API Error: Server is temporarily limiting requests (not your usage limit) · Rate limited is a Claude Code failure pattern reported for developers trying to fix server-side transient rate limiting that breaks parallel multi-agent workflows and forces manual re-dispatch of threads. Based on the imported evidence, treat this as a tool-specific troubleshooting page rather than a generic API error.

Why this happens

GitHub issue #60562 on anthropics/claude-code by matisyahu3 (May 19, 2026). Max plan user reports Anthropic-side capacity throttling killing 8-thread parallel Agent dispatches. Error explicitly states 'not your usage limit' — this is platform-side, not account-quota. No auto-retry; users lose AFK work silently. Multiple related issues filed (#53922, #42947, #50841). Category mapped to AI Coding Tools per approved list for Claude Code.

Common causes

  • GitHub issue #60562 on anthropics/claude-code by matisyahu3 (May 19, 2026). Max plan user reports Anthropic-side capacity throttling killing 8-thread parallel Agent dispatches. Error explicitly states 'not your usage limit' — this is platform-side, not account-quota. No auto-retry; users lose AFK work silently. Multiple related issues filed (#53922, #42947, #50841). Category mapped to AI Coding Tools per approved list for Claude Code.

Quick fixes

  1. Confirm the exact error signature matches API Error: Server is temporarily limiting requests (not your usage limit) · Rate limited.
  2. Check the Claude Code account, local tool state, and provider configuration involved in the failing workflow.
  3. Reduce request pressure, check quota or plan limits, and retry with backoff instead of immediate repeated requests.

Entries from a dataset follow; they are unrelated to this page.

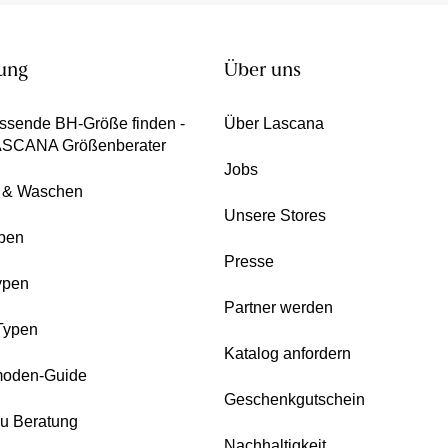
ung
Über uns
ssende BH-Größe finden -
Über Lascana
ASCANA Größenberater
Jobs
e & Waschen
Unsere Stores
pen
Presse
ypen
Partner werden
Typen
Katalog anfordern
oden-Guide
Geschenkgutschein
zu Beratung
Nachhaltigkeit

Platform/tool-specific checks

  • Verify the command, editor, extension, or API client that produced the error.
  • Compare local settings with CI, deployment, or editor-level settings when the error appears in only one environment.
  • Avoid deleting credentials, local model data, or project settings until the failing scope is clear.

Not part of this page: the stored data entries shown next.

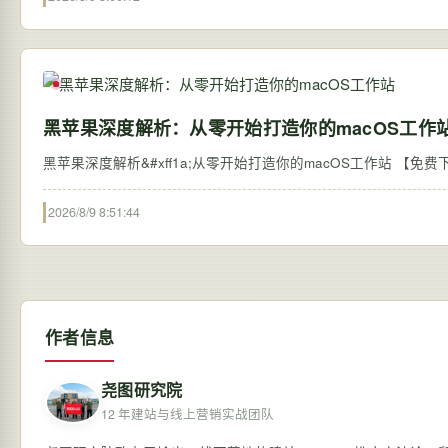
黑苹果深度解析：从零开始打造你的macOS工作
2026/8/9 8:51:44
作者信息
尧图研究院
12 年建站与线上营销实战团队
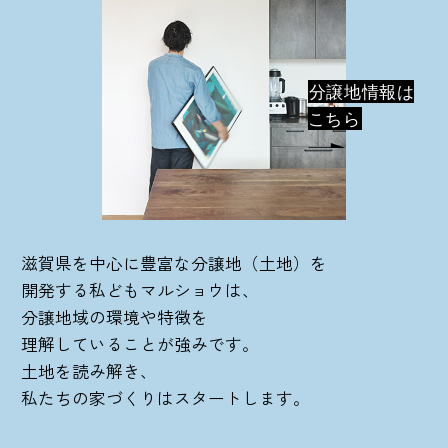
分譲地情報は
こちら
滋賀県を中心に豊富な分譲地（土地）を
開発する私どもマルショウは、
分譲地域の環境や特徴を
理解していることが強みです。
土地を読み解き、
私たちの家づくりはスタートします。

Step-by-step troubleshooting

  1. Capture the exact error message and the command, editor action, or request that triggered it.
  2. Check whether the failure is account/auth, quota/rate, model/provider, local runtime, or deployment configuration.
  3. Review the source evidence below and compare it with your environment.
  4. Apply one change at a time and rerun the smallest failing action.
  5. Keep the working fix documented for the team or deployment environment.

How to prevent it

  • Keep provider/tool configuration documented.
  • Record non-secret diagnostics such as tool version, provider name, model name, and command path.
  • Add a lightweight check before CI or production workflows depend on the tool.